Der Landkreis Spree-Neiße hat einen Flüchtlingskoordinator mit sofortiger Wirkung beurlaubt. Wie Landrat Harald Altekrüger (CDU) dem rbb-Studio Cottbus sagte, war der Betroffene über einen längeren Zeitraum durch fremdenfeindliche Äußerungen auf der Internetplattform "Facebook" aufgefallen.

Nach rbb-Recherchen wurde in einem Kommentar zu Flüchtlingen gefragt: "Sind das noch Menschen?". Ferner wurden zustimmende Positionen zur fremdenfeindlichen Pegida-Bewegung geäußert. Als ein Landkreis die Aufnahme von Flüchtlingen verweigerte, hieß es in einem Post: "Recht so!" Asylbewerber bezeichnete er außerdem pauschal als "Wirtschaftsflüchtlinge", Helfer als "lächerliche Gutmenschen".

Wohlwollende Kommentare zu Pegida-Positionen

Die Stelle beim Landkreis war erst zum 1. Januar dieses Jahres wegen der gestiegenen Anforderungen an Unterbringung und soziale Betreuung von Flüchtlingen und Asylbewerbern geschaffen worden. In persönlichen Gesprächen und im Bewerbungsverfahren sei kein Hinweis auf etwaige Fremdenfeindlichkeit erkennbar gewesen, so Altekrüger. "Natürlich hatte er im gesamten Aufgabenspektrum zu tun: Anträge, Unterbringung, Organisation, Gespräche. Das sind alles Aufgaben, die er dort hatte." Er sei auch mit Flüchtlingen in Kontakt gekommen.

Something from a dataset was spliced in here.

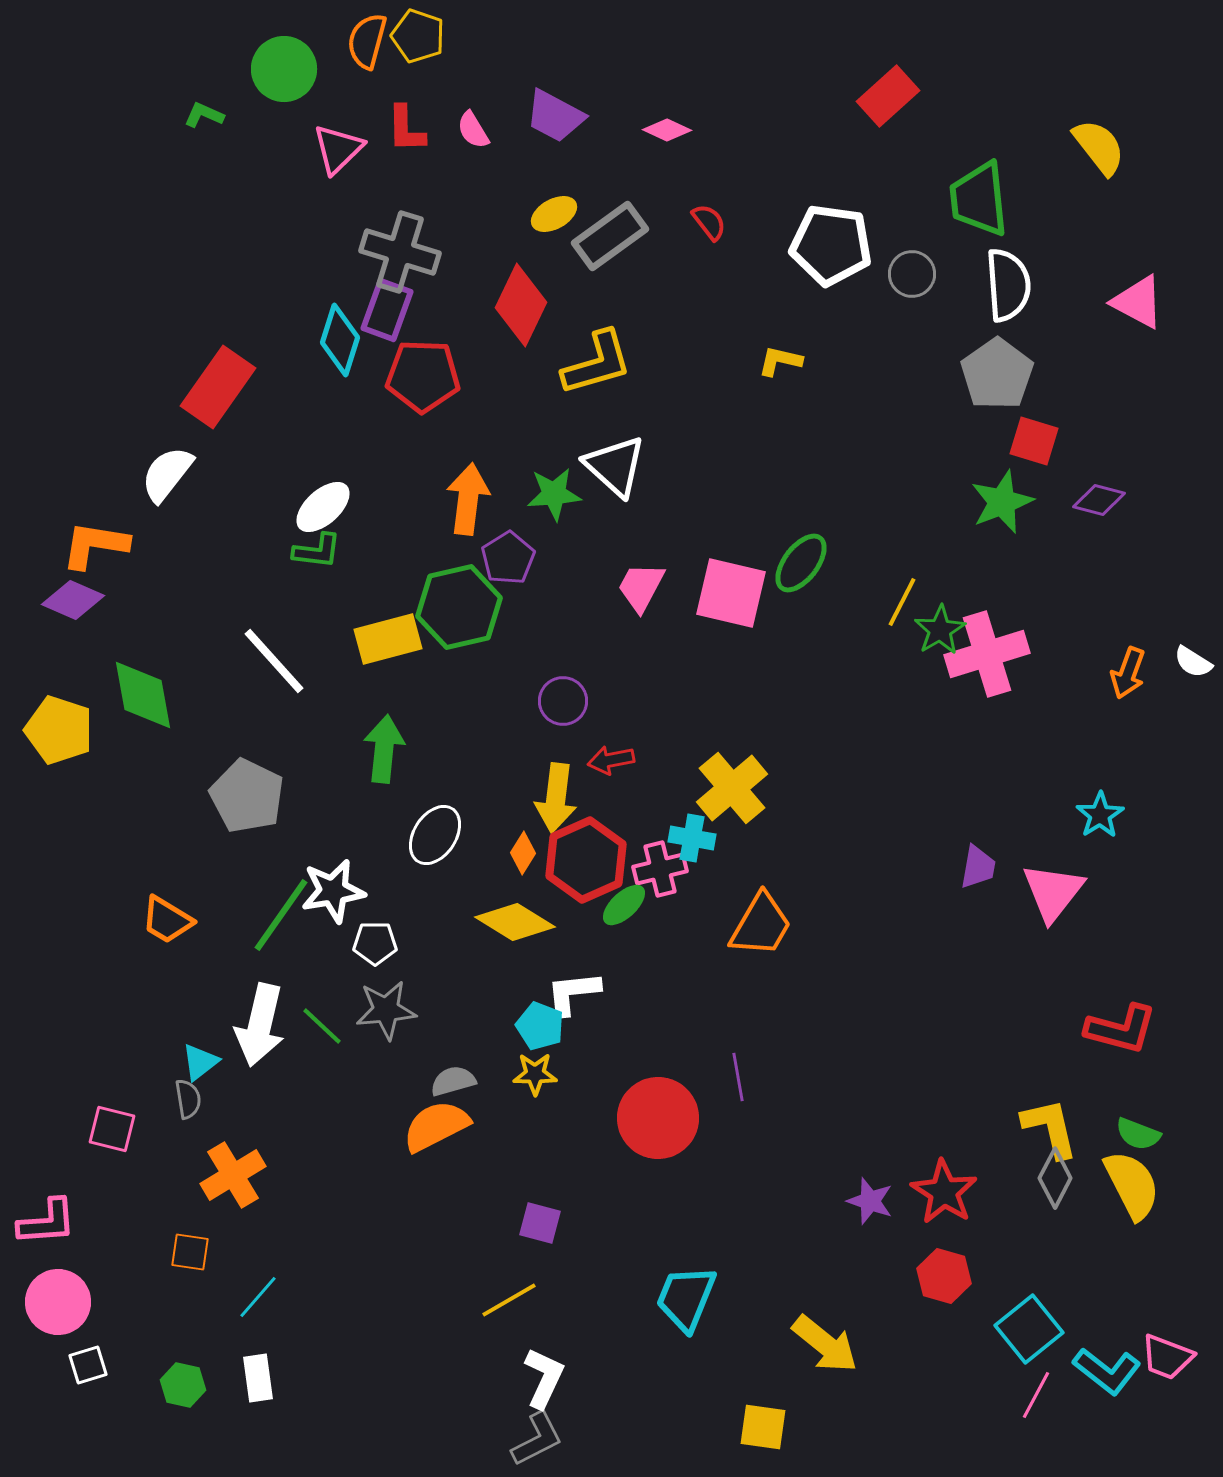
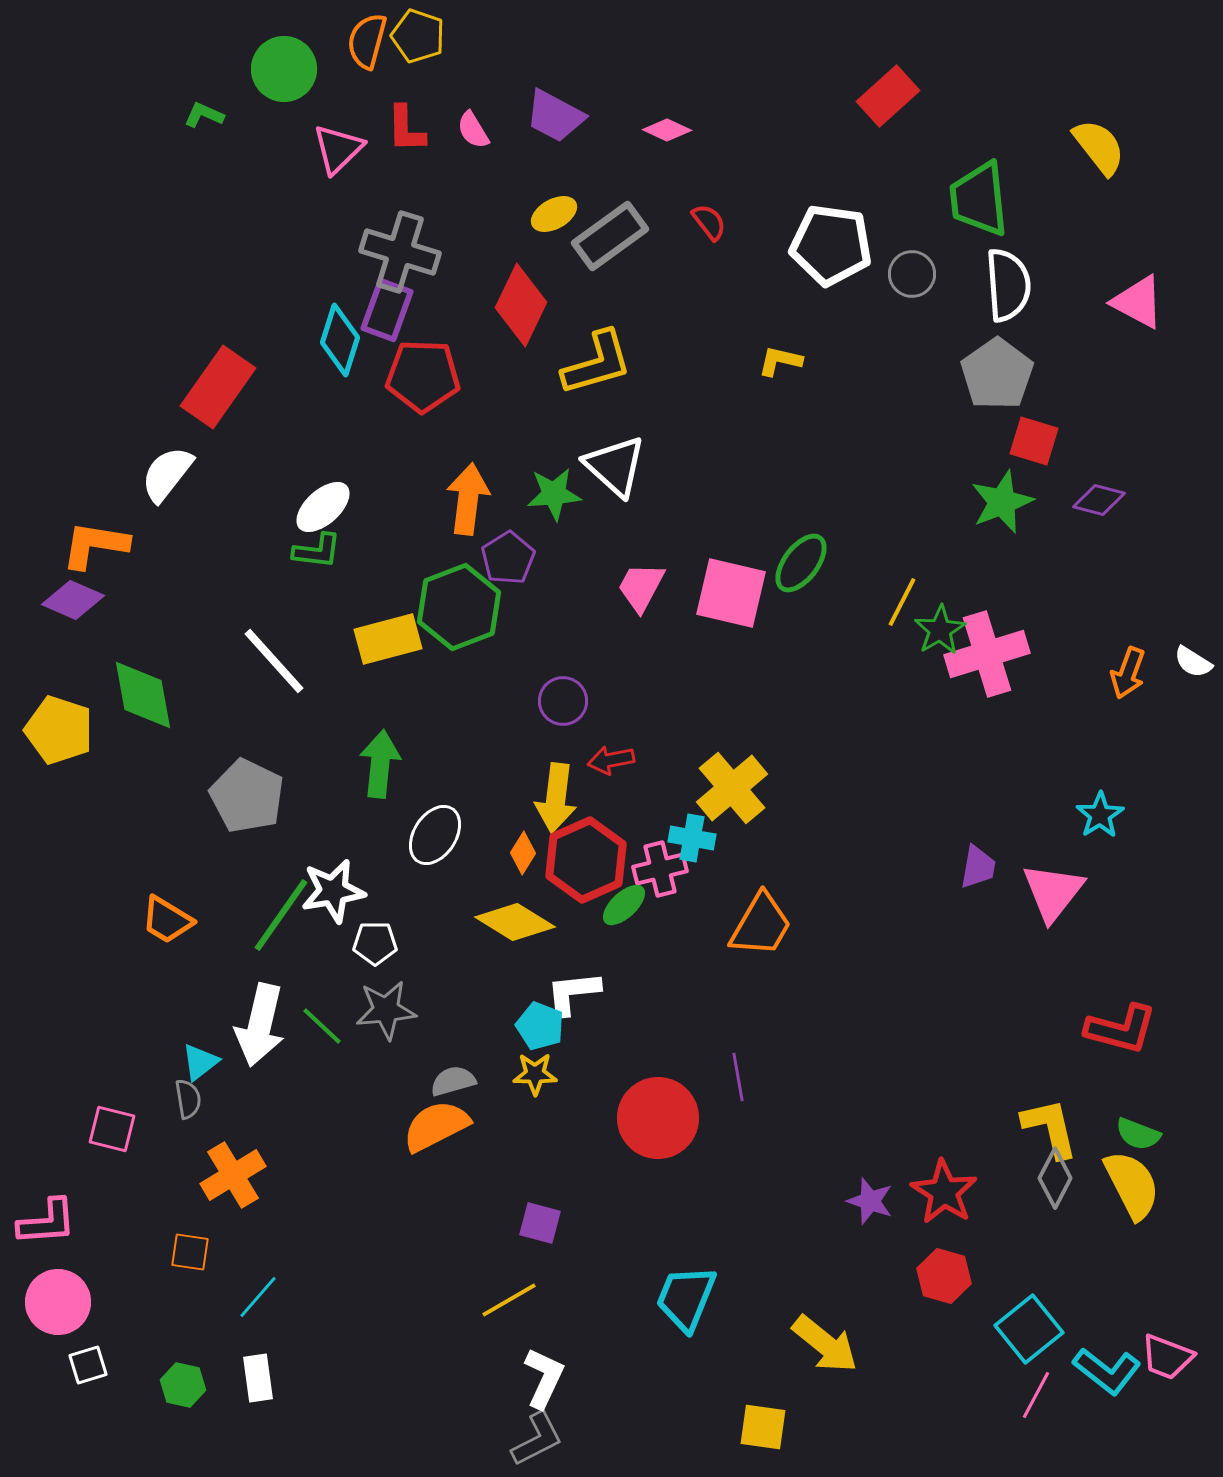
green hexagon at (459, 607): rotated 8 degrees counterclockwise
green arrow at (384, 749): moved 4 px left, 15 px down
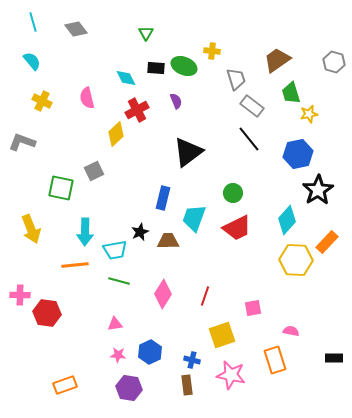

Am Montag sei er beurlaubt worden. "Ich hab mir die Dinge angesehen, die er gepostet hat. Ich ihn zur Rede gestellt mit der Bitte, mir eine schriftliche Stellungnahme zu geben", so Altekrüger weiter. "Das hat er leider nicht getan. Das war dann für mich Anlass, ihn erst einmal zu beurlauben, denn ich sehe das schon am rechten Rand, was dort gesagt wurde." Danach habe der Mann zugegeben, dass die Äußerungen auf Facebook tatsächlich von ihm verfasst wurden. Der Landkreis prüft nun, ob die Kommentare auch eine Kündigung rechtfertigen würden.

Forst ist kein Einzelfall

"So etwas passiert durchaus häufiger", sagt Dirk Wilking, Geschäftsführer des Brandenburgischen Instituts für Gemeinwesenberatung. Allein aus Brandenburg sind mehrere solcher Fälle bekannt, auch in Forst ist das nicht zum ersten Mal passiert. Ganz verhindern lasse sich das aber vermutlich nie, so Wilking: "Es lässt sich im Vorfeld nicht abklären, was jemand privat postet, denkt oder tut. Es gibt allerdings eine Einschränkung, insofern, dass nicht jede Person für jeden Job geeignet ist." In diesem Fall solle der Betreffemde aber intern versetzt werden, Berufsverbote seien nicht der richtige Weg, so Wilking weiter.

Wichtig sei, wie schnell auf entsprechende Hinweise reagiert werde. Der Landkreis handle nach seiner Erfahrung schnell und konsequent, so Wilking. In diesem Fall lag zwischen der Präsentation der rbb-Recherchen und der Beurlaubung nur etwas mehr als ein Wochenende. Ob das vielleicht trotzdem zu spät war und durch das Wirken des Mitarbeiters schon direkter Schaden entstanden ist - im Hinblick auf die Bescheidung von Anträgen oder die Verteilung von Wohnraum - ist derzeit noch nicht absehbar.